KVVマーケティング部門のアンドレアス・ツェーダー氏。KVVはカールスルーエ市を中心とする人口140万の都市圏をカバーし、年間の乗降客数は延べ1億6千万を超える。赤ん坊から高齢者までおよそ120回利用している計算だ

 「公共交通も赤字は許されない」と考えれば、大幅な運賃値上げや不採算路線の切り捨てもやむを得ないが、それでは公共交通全体の乗客が減り、結局新たな不採算路線が生まれる悪循環に陥ってしまう。

 公共交通整備の対極には「公共交通はいらない。車(自家用車)さえ使えればいい」という意見もあるだろうが、これは交通弱者の切捨てを意味する。
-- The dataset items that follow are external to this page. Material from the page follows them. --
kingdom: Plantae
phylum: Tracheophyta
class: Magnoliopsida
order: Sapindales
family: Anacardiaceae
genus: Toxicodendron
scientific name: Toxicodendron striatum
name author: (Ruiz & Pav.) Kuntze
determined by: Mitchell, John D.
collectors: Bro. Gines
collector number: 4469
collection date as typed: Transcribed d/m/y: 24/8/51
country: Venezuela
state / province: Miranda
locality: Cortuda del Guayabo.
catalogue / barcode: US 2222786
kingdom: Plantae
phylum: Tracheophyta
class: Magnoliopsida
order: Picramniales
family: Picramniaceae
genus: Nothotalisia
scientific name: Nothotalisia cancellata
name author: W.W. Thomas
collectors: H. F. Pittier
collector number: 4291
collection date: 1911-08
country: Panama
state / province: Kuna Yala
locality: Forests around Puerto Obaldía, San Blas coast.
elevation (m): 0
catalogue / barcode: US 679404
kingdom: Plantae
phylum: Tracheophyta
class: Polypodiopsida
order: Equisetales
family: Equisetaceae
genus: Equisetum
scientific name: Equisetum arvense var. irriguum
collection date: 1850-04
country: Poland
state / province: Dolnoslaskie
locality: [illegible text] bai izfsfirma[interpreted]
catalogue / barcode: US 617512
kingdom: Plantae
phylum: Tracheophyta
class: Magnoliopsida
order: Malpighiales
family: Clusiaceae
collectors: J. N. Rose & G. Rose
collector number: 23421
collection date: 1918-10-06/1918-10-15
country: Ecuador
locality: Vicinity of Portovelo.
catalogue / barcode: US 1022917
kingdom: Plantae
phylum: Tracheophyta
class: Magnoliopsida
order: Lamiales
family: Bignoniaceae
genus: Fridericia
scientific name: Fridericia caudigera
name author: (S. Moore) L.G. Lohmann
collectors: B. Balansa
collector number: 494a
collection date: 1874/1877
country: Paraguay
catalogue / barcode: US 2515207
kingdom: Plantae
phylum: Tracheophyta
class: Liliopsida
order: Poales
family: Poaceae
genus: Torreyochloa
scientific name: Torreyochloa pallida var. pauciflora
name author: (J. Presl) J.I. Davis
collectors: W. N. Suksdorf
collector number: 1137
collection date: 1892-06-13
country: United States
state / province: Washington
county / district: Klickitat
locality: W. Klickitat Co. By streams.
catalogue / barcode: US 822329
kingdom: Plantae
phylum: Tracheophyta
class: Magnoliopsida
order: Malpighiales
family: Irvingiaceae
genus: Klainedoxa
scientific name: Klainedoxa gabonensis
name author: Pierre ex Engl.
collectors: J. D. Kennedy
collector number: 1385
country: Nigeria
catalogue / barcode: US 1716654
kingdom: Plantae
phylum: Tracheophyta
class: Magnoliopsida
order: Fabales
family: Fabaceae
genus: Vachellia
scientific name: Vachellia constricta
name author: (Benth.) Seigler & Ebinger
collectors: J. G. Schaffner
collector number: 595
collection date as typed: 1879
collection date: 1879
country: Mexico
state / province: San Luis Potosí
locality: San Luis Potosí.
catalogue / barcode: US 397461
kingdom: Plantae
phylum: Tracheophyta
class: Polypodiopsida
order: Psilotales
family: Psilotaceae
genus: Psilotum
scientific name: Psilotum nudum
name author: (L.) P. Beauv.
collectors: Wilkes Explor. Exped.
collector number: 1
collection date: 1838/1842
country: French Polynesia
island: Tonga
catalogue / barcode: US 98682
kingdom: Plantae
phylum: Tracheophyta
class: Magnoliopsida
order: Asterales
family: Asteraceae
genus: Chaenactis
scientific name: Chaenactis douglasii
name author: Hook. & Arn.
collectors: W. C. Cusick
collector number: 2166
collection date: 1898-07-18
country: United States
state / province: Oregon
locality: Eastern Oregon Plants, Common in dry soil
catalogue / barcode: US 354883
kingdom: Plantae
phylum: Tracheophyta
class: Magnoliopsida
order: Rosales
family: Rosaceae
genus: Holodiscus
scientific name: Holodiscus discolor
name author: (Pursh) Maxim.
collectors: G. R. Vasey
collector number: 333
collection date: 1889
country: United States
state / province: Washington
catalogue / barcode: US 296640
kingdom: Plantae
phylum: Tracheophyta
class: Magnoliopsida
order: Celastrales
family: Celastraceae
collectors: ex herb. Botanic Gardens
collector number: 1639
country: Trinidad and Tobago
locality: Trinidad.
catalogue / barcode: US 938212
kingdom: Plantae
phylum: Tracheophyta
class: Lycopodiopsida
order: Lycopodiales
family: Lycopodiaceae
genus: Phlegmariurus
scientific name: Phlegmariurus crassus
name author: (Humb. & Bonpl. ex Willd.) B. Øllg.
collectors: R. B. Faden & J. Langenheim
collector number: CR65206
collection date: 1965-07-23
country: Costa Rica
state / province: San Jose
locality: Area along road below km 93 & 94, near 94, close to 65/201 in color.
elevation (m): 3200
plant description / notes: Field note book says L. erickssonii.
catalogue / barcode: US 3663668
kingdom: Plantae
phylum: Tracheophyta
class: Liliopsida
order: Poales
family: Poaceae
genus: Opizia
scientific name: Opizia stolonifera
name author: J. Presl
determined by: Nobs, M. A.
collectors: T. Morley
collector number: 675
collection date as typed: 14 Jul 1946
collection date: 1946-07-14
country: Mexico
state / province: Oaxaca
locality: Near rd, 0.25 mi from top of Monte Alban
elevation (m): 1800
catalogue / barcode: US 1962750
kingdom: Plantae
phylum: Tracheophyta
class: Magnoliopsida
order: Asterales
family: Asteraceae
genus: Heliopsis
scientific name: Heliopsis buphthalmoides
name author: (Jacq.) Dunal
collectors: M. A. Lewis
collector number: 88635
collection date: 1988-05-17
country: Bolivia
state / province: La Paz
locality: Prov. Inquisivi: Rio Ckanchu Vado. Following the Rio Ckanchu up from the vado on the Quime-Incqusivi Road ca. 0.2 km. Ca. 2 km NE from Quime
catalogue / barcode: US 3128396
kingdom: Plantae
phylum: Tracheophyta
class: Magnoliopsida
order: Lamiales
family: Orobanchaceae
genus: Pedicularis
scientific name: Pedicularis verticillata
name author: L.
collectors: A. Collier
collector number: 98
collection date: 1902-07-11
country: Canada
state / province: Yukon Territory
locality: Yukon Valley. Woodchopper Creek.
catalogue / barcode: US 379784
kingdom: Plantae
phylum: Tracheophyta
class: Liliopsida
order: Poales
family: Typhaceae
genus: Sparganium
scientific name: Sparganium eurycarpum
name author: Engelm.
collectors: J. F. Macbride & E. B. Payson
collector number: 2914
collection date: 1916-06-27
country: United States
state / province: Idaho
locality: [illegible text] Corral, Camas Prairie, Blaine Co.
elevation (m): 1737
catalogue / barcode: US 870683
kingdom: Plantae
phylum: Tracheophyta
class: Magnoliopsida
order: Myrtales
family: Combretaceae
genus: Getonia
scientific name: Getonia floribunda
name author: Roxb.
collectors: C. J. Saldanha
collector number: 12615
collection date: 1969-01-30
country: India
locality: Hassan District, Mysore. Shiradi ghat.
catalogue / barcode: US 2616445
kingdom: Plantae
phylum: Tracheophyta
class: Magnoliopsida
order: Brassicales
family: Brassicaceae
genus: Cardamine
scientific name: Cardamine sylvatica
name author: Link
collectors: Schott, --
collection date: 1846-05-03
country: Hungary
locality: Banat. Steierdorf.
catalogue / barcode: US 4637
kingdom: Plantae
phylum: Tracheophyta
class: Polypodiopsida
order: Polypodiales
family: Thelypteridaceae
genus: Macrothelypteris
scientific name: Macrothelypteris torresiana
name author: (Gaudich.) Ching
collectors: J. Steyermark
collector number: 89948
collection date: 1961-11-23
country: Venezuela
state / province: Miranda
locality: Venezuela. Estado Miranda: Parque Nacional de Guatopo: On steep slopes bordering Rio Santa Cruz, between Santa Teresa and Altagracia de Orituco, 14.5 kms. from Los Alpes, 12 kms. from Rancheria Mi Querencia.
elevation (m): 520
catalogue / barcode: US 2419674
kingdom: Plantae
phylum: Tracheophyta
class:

日本とヨーロッパの都市を見比べた経験から筆者は「そういった地域社会に健全な発展は望めない」と思う。

 無限の赤字には誰も耐えられないが、ある程度は赤字でも地方公共交通を存続させる覚悟がヨーロッパにはある。「地方公共交通の存続は採算性だけで判断されるべきではない」という、至極もっともな意見がまだ力を持っている。